The Abkhaz authority threatened severe sanctions before the local government elections on October 5.  They warned Georgians not to participate in the election in Zugdidi or risk punishment.

Abkhaz police began threatening Georgians a week before the local elections.  Additional military forces were placed on the Enguri Bridge.  To discourage Georgians from going to Zugdidi to vote on Election Day, four military helicopters patrolled the Enguri section.  The Enguri Bridge is the only connection between Gali region and Zugdidi and the rest of Georgia.

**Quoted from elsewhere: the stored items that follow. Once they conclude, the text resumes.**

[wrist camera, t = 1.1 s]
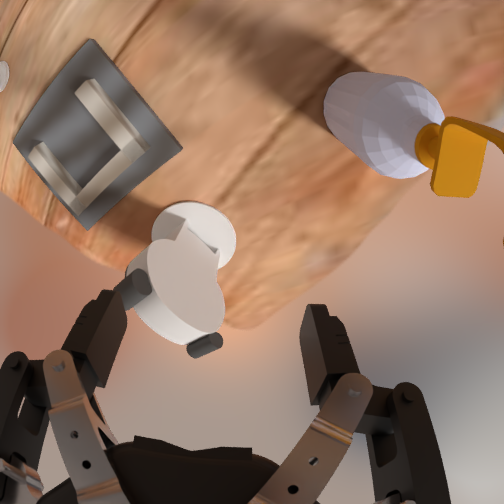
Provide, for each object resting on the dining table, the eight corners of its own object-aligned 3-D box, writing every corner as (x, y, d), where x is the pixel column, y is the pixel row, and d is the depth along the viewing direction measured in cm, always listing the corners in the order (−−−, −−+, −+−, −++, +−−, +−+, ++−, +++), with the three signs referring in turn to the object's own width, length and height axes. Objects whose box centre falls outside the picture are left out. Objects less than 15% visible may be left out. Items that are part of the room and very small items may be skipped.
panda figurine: (132, 232, 36) (90, 316, 24) (190, 179, 32) (157, 259, 20) (193, 284, 42) (179, 371, 30) (253, 244, 38) (258, 338, 26)
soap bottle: (321, 145, 30) (444, 314, 10) (322, 67, 24) (513, 100, 4) (390, 148, 29) (538, 288, 10) (396, 77, 24) (588, 150, 4)
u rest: (16, 140, 26) (3, 147, 23) (94, 39, 20) (81, 38, 18) (90, 227, 35) (81, 239, 33) (183, 148, 29) (177, 155, 27)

According to Gia Lomaia, deputy of the Gali governor, only residents of four villages (a total of 24 villages are located in the Gali region) were permitted to participate in the elections. “Abkhazia tries not to let people cross the Enguri Bridge.  Every person who crosses the bridge is interviewed and asked what the purpose of the visit is.  Only people who have passes, issued by the Abkhaz authority, can easily cross the bridge.  That is why only a few people are able to vote.  A few people managed to cross the bridge from the villages of Otobaia, Nabakevi and Barghebi.”

Temur Mzjavia, the head of the Ministry Council of the Legitimate Government of Abkhazia [Georgian authority] talked about an incident, which took place on the Enguri Bridge. “Abkhazia has carried out demonstrations of force in Gali region for the last couple of days. They tried to threaten the Georgian population before the elections. They were threatening people with severe sanctions if they took part in the elections.  Several inhabitants of the village of Otobia were physically assaulted by Abkhaz police when they tried to cross the bridge.”

Residents of Gali reported that they were afraid to go to Zugdidi.  “Abkhaz police had already visited almost every family in Gali region and warned us not to go to the polling place.  If we did not obey them, they threatened to use force against us.  They said that we were citizens of [Abkhazia] and that we did not have the right to take part in elections held in [another country].  They said that it is a violation of the Abkhaz Constitution and that we would be arrested if we did not obey,” said one resident of Gali region, Ketevan G.  “We know [the Abkhaz authority] is very cruel, and we were afraid.  As far as we know, only one person in twenty participated in the election.  Mostly women were able to cross the bridge.  To avoid any incidents, men stayed at home.”

Lamzira D., another resident of Gali, witnessed an incident that took place near the Enguri Bridge.  According to her, a young boy was beaten up by the Abkhaz police who would not let him into Zugdidi. “Several women from the area where I live decided to cross the bridge together.  The [Abkhaz] police interviewed everyone.  Some of us said that we were going to funeral, and others gave different answers.  [The police] presumed we were lying and would not allow us to cross the bridge.  They physically assaulted one woman and when her son tried to defend her, the police then assaulted the boy.  They wrote down our names and said that ‘they will take care of us later’.”

Because of these problems, [the majority of the] inhabitants of the Gali region, (more then 45 to 50,000) could not take part in the elections. Only a small group of people were able to go to Zugdidi to vote.